Kedili Park Kuytu Bank #11

 


Uzunca bir süre seni düşündüm, hiç görmediğim yüzünü düşündüm, hiç tutmadığım elini düşündüm ve sonra uzun uzun yokluğunu düşündüm, ki yokluğun dipsiz bir kuyu misali içine kendimi attığım yokluğun ve ardından yıllardır bitmek bilmeyen hasretini düşündüm...


   İşten çok geç çıktım bugün, gece eve dönerken bir kaç paket sigara alıp, eve girmeden kedili parkta geçip kuytu bankıma oturdum. Kuytu bankımız demiyorum, diyemiyorum çünkü sen daha bir kere bile bu banka benimle yada bensiz oturmuş değilsin, otursan bilirdim, hissederdim...

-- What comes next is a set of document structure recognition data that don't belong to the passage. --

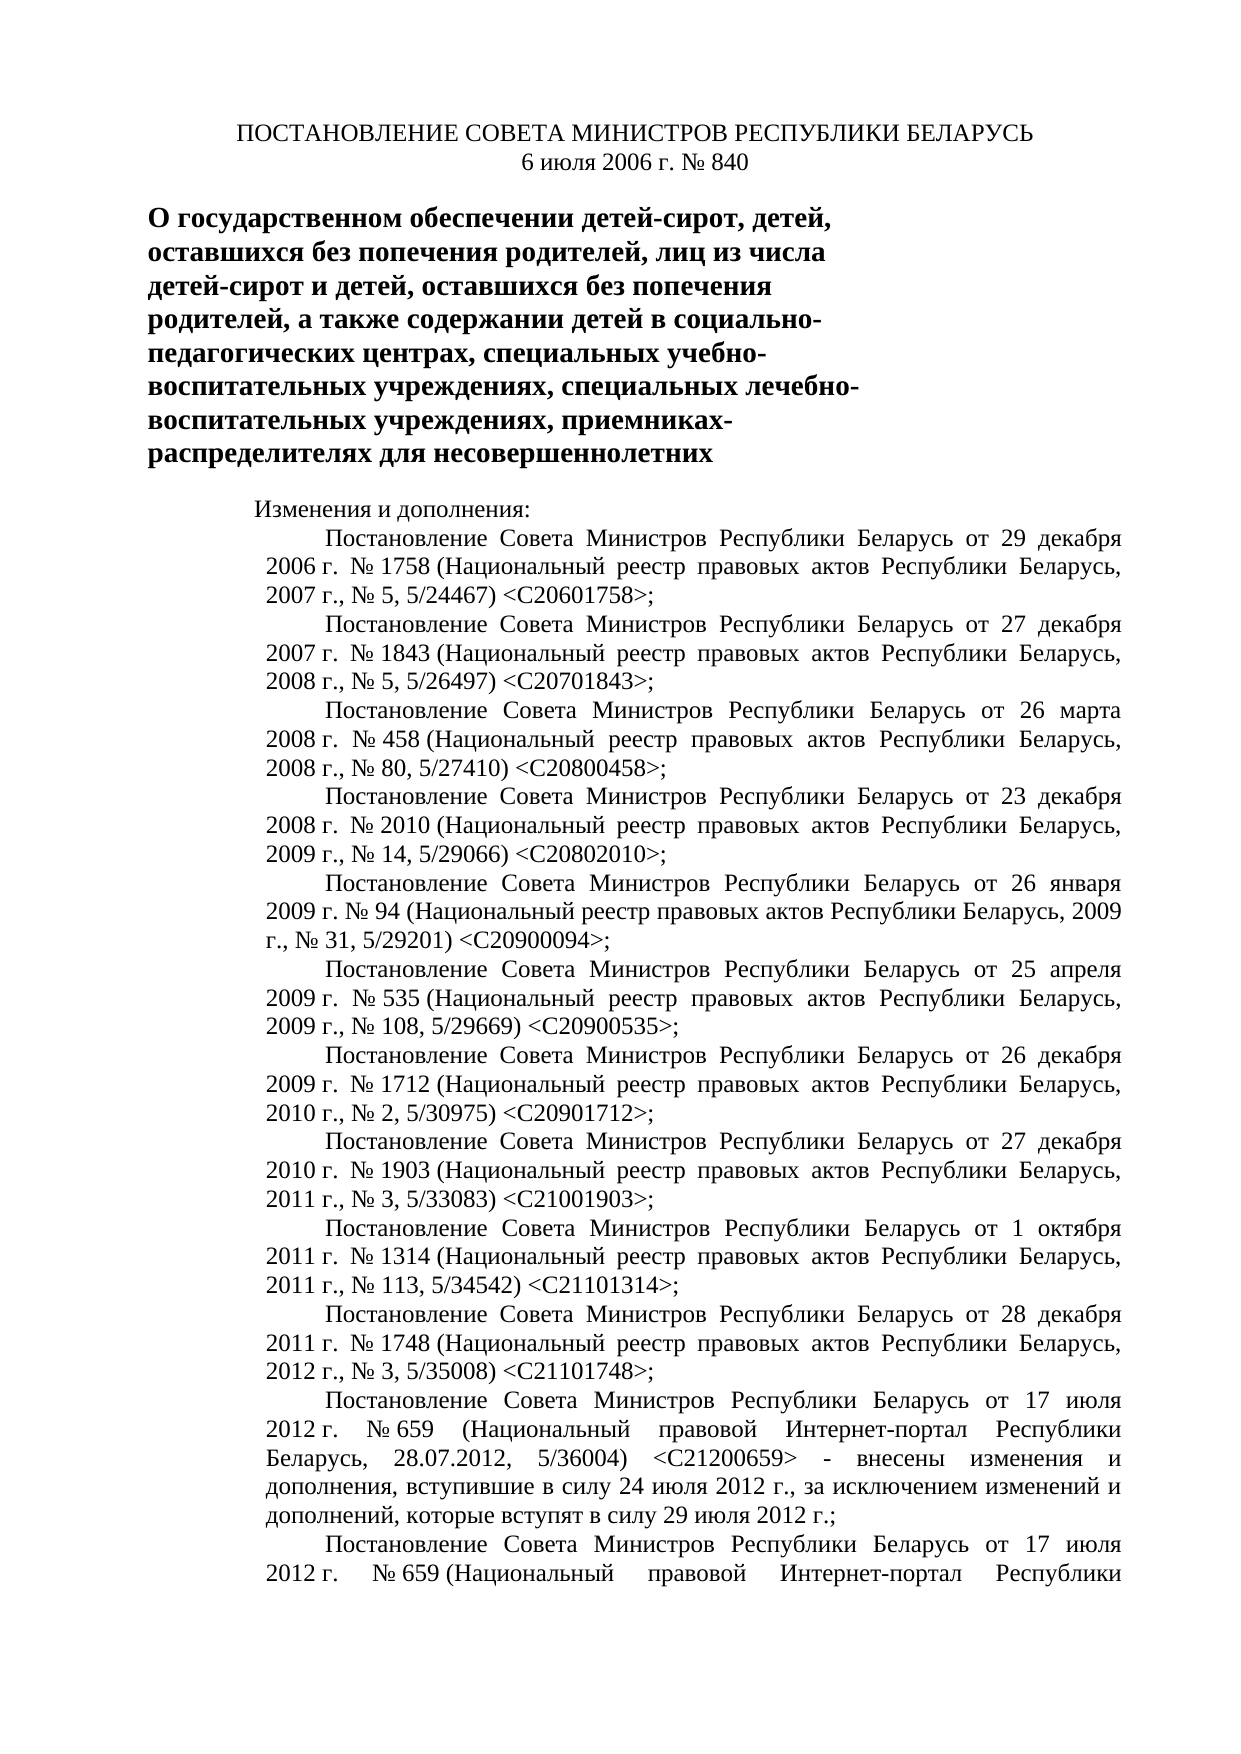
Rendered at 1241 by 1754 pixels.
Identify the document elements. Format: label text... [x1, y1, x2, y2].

text Постановление Совета Министров Республики Беларусь от 23 декабря 2008 г. № 2010 (Национальный реестр правовых актов Республики Беларусь, 2009 г., № 14, 5/29066) <C20802010>; [266, 781, 1122, 868]
text Постановление Совета Министров Республики Беларусь от 29 декабря 2006 г. № 1758 (Национальный реестр правовых актов Республики Беларусь, 2007 г., № 5, 5/24467) <C20601758>; [266, 523, 1122, 609]
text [266, 1529, 1122, 1586]
text Постановление Совета Министров Республики Беларусь от 26 января 2009 г. № 94 (Национальный реестр правовых актов Республики Беларусь, 2009 г., № 31, 5/29201) <C20900094>; [266, 868, 1122, 954]
text Постановление Совета Министров Республики Беларусь от 26 марта 2008 г. № 458 (Национальный реестр правовых актов Республики Беларусь, 2008 г., № 80, 5/27410) <C20800458>; [266, 695, 1122, 781]
text 6 июля 2006 г. № 840 [147, 147, 1122, 176]
text О государственном обеспечении детей-сирот, детей, оставшихся без попечения родителей, лиц из числа детей-сирот и детей, оставшихся без попечения родителей, а также содержании детей в социально-педагогических центрах, специальных учебно-воспитательных учреждениях, специальных лечебно-воспитательных учреждениях, приемниках-распределителях для несовершеннолетних [147, 201, 886, 469]
text ПОСТАНОВЛЕНИЕ СОВЕТА МИНИСТРОВ РЕСПУБЛИКИ БЕЛАРУСЬ [147, 118, 1122, 147]
text Постановление Совета Министров Республики Беларусь от 1 октября 2011 г. № 1314 (Национальный реестр правовых актов Республики Беларусь, 2011 г., № 113, 5/34542) <C21101314>; [266, 1213, 1122, 1299]
text Постановление Совета Министров Республики Беларусь от 27 декабря 2010 г. № 1903 (Национальный реестр правовых актов Республики Беларусь, 2011 г., № 3, 5/33083) <C21001903>; [266, 1126, 1122, 1213]
text Постановление Совета Министров Республики Беларусь от 26 декабря 2009 г. № 1712 (Национальный реестр правовых актов Республики Беларусь, 2010 г., № 2, 5/30975) <C20901712>; [266, 1040, 1122, 1126]
text Постановление Совета Министров Республики Беларусь от 28 декабря 2011 г. № 1748 (Национальный реестр правовых актов Республики Беларусь, 2012 г., № 3, 5/35008) <C21101748>; [266, 1299, 1122, 1385]
text Постановление Совета Министров Республики Беларусь от 25 апреля 2009 г. № 535 (Национальный реестр правовых актов Республики Беларусь, 2009 г., № 108, 5/29669) <C20900535>; [266, 954, 1122, 1040]
text Постановление Совета Министров Республики Беларусь от 17 июля 2012 г. № 659 (Национальный правовой Интернет-портал Республики Беларусь, 28.07.2012, 5/36004) <C21200659> - внесены изменения и дополнения, вступившие в силу 24 июля 2012 г., за исключением изменений и дополнений, которые вступят в силу 29 июля 2012 г.; [266, 1385, 1122, 1529]
text Изменения и дополнения: [254, 494, 1122, 523]
text Постановление Совета Министров Республики Беларусь от 27 декабря 2007 г. № 1843 (Национальный реестр правовых актов Республики Беларусь, 2008 г., № 5, 5/26497) <C20701843>; [266, 609, 1122, 695]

   Gecenin geç saati parkta oturmuş, sigara üstüne sigara yakıyordum. Üstelik market kapalı olduğu için bugün kedilere sosiste alamadım. Canım haddinden fazla sıkkın, sırtımda haddinden fazla bir ağrı, ellerim haddinden fazla uyuşuk, gözlerim haddinden fazla dolu, beynim haddinden fazla hızlı düşünüyor ve yokluğun haddini aşacak kadar haddinden fazla ağır bu gece...


   Saatlerce oturdum kuytu bankta, saatlerce düşündüm bazen boş boş bazen dolu dolu. Çok şey düşündüm bu gece, geçmişimi, geleceğimi, yaşadıklarımı, unutamadıklarımı ve seni düşündüm uzunca bir süre, hiç görmediğim yüzünü düşündüm, hiç tutmadığım elini düşündüm ve sonra uzun uzun yokluğunu düşündüm, ki yokluğun dipsiz bir kuyu misali içine kendimi attığım yokluğun ve ardından yıllardır bitmek bilmeyen hasretini düşündüm ve sonra seni haddinden fazla düşündüğümü düşündüm...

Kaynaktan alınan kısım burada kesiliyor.